What makes these ports special, that they need custom "nox11" versions, instead of e.g. graphics/php56-gd which has config switches to enable/disable X11 dependencies?


----------



## rigoletto@ (Jun 19, 2017)

You asked if were possible to have two versions of the same package in the official repository. There are default settings for all ports, and all packages should always be built using those settings.

So, no, it is not possible to have two versions of the same package. Unless, *maybe*, a very specific/corner case I do not know.

EDIT: the idea is, if someone need or want to deviate from the default port settings he/she should use ports instead of packages.


----------



## Hornpipe2 (Jun 19, 2017)

Yes, I know.  Like I said, I already built a non-default from ports.

Okay, let me try asking my questions again.
1. Where do packages "come from"?  Are they built from ALL ports, or just some subset of ports?  Are there any packages that do NOT come from a port, or any instances of multiple packages built off a single port?

2. What is the purpose of '-nox11' ports in the ports tree, instead of making those into config options?  Similarly, there are '-lite', '-nogui', and some others.  Why are they separate ports entirely?


----------



## ekingston (Jun 19, 2017)

Hornpipe2 said:


> Yes, I know.  Like I said, I already built a non-default from ports.
> 
> Okay, let me try asking my questions again.
> 1. Where do packages "come from"?  Are they built from ALL ports, or just some subset of ports?  Are there any packages that do NOT come from a port, or any instances of multiple packages built off a single port?
> ...



1) Packages are built from the Ports tree. The packages are a sub-set of the ports tree because some of the software in the ports tree have licenses that prevent distribution of binaries. The packages are built using the defaults defined in the ports tree. These are chosen by the port maintainer and usually the same as those chosen by the original source (but not always).

2) Some packages are duplicates of the same source software but with different default options. This is where the -nox11, -nogui, and -lite extensions come from.
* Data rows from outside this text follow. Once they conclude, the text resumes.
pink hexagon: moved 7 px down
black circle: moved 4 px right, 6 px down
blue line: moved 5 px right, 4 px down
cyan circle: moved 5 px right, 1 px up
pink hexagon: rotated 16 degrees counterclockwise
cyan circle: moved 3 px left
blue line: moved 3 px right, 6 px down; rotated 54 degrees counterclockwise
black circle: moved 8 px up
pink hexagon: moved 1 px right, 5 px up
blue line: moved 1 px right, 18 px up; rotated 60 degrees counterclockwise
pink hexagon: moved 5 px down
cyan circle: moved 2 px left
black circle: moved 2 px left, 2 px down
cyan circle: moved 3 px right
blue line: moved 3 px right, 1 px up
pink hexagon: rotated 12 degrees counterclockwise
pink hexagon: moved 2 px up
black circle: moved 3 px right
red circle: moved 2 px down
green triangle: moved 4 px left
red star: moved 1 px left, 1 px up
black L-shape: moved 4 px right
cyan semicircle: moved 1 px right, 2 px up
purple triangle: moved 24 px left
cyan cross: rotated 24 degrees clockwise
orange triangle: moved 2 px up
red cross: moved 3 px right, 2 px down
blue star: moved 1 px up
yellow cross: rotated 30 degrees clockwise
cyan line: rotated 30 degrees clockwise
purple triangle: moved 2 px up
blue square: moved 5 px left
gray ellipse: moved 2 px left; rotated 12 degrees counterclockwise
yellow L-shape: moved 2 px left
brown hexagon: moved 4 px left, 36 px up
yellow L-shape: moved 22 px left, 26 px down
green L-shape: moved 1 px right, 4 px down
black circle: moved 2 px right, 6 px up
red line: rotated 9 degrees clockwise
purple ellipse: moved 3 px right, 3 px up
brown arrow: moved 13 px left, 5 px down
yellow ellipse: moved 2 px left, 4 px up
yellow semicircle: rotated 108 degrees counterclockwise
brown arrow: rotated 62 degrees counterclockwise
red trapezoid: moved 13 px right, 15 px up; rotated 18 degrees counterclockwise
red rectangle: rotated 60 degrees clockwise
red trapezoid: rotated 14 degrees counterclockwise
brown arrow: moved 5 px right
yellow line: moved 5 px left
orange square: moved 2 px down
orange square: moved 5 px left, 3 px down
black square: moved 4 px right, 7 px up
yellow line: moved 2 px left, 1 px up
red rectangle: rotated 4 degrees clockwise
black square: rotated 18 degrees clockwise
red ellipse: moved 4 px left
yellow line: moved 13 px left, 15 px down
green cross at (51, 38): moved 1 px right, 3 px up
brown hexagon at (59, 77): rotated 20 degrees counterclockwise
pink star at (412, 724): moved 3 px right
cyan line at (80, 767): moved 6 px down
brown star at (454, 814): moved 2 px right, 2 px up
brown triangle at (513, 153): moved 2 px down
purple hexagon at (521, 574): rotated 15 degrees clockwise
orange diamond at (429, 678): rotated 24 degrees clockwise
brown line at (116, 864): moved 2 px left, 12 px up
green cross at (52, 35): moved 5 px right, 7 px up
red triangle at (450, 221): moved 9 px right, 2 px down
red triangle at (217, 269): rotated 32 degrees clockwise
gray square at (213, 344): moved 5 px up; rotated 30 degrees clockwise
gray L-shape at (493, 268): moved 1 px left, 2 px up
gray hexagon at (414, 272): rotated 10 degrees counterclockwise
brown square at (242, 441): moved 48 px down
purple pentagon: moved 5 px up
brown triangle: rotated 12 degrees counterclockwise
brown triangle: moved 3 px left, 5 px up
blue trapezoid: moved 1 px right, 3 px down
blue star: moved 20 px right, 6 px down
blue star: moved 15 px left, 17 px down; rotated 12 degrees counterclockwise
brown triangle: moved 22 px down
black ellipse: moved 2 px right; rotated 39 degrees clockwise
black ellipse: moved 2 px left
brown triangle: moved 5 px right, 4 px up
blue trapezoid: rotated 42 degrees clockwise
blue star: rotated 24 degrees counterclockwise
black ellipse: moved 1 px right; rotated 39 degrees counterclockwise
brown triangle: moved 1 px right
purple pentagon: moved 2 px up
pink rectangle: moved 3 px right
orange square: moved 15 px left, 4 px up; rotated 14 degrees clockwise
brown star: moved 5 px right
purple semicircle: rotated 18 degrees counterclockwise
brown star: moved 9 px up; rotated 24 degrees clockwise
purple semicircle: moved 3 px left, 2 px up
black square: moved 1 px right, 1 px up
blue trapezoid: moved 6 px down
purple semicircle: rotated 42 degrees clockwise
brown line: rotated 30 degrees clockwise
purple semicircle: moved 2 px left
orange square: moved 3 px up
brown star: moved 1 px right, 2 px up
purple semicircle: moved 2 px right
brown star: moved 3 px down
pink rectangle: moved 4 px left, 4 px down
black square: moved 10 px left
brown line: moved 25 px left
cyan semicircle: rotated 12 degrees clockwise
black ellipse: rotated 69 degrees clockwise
Each one is a separate port in the ports tree. These exist because the port maintainer recognizes that there is enough demand for the variants to warrant different default settings.


So, if you feel that there is enough demand for a -nox11 of php56-gd to warrant the effort of there being a php56-gd-nox11 port, you might want to discuss it with the port maintainer. But be prepared for the answer to be something along the lines of "you can make one if you want but you will need to get yourself added as a port maintainer".


----------